Arf GTPases are the major regulators of most aspects of lipid and membrane traffic. In the resting cell they are GDP-bound. Upon an agonist stimulation of the cell, GEFs promote the exchange of GDP to GTP resulting in an active membrane-bound conformation that interacts specifically with downstream effectors.

To invade their host and avoid being destroyed, intracellular bacterial pathogens inject their effector proteins into the host cytosol. These effectors function as illicit regulators of small GTPases. Legionella pneumophilia, the bacterium that causes severe pneumonia (Legionnaire’s disease), injects a large number of effectors that divert membrane traffic to establish a vacuole where it hides and replicates.

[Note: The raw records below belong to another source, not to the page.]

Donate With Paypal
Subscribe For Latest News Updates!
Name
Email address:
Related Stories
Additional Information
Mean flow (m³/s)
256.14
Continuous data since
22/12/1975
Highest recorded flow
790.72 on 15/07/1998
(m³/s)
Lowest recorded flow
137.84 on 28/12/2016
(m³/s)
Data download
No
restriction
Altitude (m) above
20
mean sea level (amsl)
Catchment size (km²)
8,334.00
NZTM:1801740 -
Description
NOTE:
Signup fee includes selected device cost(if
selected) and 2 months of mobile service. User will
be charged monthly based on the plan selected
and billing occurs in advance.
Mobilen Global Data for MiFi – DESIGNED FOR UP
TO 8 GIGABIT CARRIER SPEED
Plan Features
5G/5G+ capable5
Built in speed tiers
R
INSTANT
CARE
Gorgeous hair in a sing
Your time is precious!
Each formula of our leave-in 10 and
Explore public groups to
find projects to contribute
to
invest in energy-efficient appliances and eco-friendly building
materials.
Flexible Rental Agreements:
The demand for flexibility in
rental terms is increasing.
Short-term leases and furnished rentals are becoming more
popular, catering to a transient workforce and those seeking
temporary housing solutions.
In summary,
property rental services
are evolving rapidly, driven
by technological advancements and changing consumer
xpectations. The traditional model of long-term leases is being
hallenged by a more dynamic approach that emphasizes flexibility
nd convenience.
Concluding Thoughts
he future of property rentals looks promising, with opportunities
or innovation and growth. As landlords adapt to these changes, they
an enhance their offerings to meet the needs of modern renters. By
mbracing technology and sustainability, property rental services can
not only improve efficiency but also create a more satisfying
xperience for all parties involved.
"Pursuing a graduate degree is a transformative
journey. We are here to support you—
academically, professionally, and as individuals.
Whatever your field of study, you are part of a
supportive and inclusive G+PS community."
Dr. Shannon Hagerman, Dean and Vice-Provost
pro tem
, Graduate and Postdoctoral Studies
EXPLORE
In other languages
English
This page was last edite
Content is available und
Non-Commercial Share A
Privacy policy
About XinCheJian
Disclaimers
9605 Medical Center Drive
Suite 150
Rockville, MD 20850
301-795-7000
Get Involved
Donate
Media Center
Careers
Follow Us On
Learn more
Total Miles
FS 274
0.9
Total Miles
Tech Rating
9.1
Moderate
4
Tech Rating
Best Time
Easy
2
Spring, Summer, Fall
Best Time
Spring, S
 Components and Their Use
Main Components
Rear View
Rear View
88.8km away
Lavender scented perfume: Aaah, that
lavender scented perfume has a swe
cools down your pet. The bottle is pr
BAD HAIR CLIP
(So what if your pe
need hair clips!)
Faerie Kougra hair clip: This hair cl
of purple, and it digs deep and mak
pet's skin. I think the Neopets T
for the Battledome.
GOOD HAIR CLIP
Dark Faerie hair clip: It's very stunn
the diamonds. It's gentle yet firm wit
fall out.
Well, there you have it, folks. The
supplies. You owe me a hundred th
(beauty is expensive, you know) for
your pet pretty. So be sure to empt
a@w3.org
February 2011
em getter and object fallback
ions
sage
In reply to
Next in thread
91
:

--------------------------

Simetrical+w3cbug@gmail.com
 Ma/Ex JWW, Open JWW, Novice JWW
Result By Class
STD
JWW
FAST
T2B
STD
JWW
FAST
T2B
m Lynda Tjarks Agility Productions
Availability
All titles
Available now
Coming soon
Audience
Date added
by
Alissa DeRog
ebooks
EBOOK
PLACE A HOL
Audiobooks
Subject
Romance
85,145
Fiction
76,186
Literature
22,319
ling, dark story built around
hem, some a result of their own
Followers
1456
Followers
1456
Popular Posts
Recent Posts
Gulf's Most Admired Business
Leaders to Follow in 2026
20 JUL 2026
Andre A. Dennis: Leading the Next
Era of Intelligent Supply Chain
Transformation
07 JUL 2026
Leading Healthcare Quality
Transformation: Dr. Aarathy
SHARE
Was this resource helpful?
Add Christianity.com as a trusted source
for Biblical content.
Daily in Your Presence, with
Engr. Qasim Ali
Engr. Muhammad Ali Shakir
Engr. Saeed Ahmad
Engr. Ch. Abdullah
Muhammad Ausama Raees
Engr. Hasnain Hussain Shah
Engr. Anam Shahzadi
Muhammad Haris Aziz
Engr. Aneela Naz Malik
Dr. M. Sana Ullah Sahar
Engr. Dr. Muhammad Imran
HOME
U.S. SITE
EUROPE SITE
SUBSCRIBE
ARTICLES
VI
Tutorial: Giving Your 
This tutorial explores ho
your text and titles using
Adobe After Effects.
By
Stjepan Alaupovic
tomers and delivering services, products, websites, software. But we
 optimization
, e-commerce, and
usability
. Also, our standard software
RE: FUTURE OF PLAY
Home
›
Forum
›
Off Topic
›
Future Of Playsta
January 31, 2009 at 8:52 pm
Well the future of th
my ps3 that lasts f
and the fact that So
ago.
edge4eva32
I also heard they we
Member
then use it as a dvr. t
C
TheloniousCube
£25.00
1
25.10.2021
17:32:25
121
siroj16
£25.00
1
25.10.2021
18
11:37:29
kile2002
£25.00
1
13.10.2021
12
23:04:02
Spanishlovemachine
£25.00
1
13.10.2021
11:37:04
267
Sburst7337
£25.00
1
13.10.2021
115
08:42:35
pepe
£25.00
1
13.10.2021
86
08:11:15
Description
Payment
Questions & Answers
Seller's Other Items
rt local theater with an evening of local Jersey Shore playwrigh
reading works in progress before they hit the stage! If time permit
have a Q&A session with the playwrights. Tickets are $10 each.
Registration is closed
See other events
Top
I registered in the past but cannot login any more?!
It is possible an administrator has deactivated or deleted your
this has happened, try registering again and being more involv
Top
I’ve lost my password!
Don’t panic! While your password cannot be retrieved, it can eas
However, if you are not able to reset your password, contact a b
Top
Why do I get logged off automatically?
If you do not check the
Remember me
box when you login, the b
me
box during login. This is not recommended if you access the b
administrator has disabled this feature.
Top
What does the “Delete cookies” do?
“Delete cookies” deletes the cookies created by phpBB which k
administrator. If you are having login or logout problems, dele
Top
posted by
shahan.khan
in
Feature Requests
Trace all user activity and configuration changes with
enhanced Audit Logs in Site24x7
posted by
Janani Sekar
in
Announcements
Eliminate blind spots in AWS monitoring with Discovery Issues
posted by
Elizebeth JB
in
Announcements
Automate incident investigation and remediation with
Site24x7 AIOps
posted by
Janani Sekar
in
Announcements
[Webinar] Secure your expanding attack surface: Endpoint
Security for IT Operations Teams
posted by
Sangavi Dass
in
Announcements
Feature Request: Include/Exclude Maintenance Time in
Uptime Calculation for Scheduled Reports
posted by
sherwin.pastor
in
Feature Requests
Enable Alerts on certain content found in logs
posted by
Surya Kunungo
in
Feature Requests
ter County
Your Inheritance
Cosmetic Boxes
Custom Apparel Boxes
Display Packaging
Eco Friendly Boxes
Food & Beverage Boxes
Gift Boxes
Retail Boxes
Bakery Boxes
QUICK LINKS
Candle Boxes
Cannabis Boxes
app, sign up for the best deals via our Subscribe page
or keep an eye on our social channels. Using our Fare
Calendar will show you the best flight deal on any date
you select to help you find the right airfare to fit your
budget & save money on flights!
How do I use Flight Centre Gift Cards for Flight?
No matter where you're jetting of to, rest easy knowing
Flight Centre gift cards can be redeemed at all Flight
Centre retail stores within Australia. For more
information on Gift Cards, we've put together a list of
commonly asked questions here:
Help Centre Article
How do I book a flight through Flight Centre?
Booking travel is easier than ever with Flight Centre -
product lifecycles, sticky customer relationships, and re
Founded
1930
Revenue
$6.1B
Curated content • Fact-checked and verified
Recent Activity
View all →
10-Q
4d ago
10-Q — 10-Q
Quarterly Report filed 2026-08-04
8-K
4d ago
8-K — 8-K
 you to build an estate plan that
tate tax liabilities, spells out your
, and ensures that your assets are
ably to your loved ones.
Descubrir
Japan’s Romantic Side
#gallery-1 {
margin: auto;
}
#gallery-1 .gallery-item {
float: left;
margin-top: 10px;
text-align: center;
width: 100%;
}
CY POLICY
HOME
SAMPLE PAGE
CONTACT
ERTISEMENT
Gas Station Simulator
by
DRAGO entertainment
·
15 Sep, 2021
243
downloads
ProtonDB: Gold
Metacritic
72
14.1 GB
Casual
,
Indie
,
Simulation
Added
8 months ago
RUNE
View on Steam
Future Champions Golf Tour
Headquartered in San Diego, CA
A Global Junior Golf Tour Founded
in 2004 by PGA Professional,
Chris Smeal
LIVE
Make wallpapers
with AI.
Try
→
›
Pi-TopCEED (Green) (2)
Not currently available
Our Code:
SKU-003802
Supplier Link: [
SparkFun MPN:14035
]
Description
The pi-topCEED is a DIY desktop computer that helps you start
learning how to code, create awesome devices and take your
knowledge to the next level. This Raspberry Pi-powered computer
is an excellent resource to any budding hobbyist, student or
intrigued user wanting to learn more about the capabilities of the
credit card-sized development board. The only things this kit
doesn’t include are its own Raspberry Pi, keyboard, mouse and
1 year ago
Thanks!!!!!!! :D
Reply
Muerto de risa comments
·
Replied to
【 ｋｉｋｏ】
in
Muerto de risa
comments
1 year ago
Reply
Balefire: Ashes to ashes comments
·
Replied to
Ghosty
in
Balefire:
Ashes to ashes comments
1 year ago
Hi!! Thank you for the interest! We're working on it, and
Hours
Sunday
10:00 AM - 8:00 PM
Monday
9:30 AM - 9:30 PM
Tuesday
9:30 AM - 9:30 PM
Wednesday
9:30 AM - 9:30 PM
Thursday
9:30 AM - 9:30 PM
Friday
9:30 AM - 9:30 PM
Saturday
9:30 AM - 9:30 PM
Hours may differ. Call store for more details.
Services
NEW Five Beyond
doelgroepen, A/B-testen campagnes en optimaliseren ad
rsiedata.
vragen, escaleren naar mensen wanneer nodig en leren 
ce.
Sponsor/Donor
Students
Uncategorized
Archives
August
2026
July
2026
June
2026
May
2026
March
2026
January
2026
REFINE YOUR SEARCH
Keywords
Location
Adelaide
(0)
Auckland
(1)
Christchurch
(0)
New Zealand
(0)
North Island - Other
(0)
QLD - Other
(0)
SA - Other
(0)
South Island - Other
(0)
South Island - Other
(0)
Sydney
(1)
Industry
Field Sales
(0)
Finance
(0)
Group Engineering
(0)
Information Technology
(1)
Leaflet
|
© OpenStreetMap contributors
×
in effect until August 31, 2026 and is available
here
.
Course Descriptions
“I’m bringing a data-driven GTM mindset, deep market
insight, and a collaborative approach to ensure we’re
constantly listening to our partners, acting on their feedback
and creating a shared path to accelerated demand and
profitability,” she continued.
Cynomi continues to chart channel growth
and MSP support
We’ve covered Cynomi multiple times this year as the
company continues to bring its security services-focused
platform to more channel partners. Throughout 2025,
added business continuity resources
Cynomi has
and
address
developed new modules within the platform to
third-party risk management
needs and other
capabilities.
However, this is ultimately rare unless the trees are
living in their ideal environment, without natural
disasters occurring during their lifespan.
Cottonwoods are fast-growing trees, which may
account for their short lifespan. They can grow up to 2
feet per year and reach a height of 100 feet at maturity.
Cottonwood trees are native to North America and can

One of these effector proteins is RalF, which diverts the function of Arf1.

Ralf molecules are being auto-inhibited in cytosolic environment and need to undergo a major conformational change to reach their active, membrane-bound conformation. Using the recently developed method of Molecular Dynamics with Excited Normal Modes (MDeNM) the mechanism of auto-inhibition release and the membrane-bound open conformation of Ralf are presented in this study.

The mechanism is understood by the conformational mapping with the help of the MDeNM method and its result filtering, based on experience based knowledge. All atom mechanism is presented in this study where the comparison of active and inactive RalF was possible.

Interaction pattern between the GEF-like RalF and small GTPase Arf1 is also described with the identification of crucial residues in both parties. Pivotal residues in RalF’s activation mechanism are revealed.